INFORMATION PROVIDED:
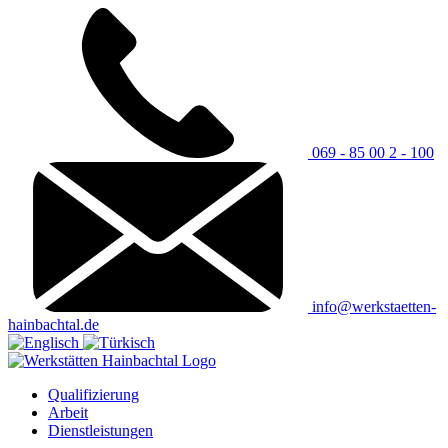
069 - 85 00 2 - 100
info@werkstaetten-
hainbachtal.de
Qualifizierung
Arbeit
Dienstleistungen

WRITTEN TASK: Extract the text of all the lines above without changing anything, and leave the pictures out.

OUTPUT FOR THIS EXERCISE:
069 - 85 00 2 - 100
info@werkstaetten-
hainbachtal.de
Qualifizierung
Arbeit
Dienstleistungen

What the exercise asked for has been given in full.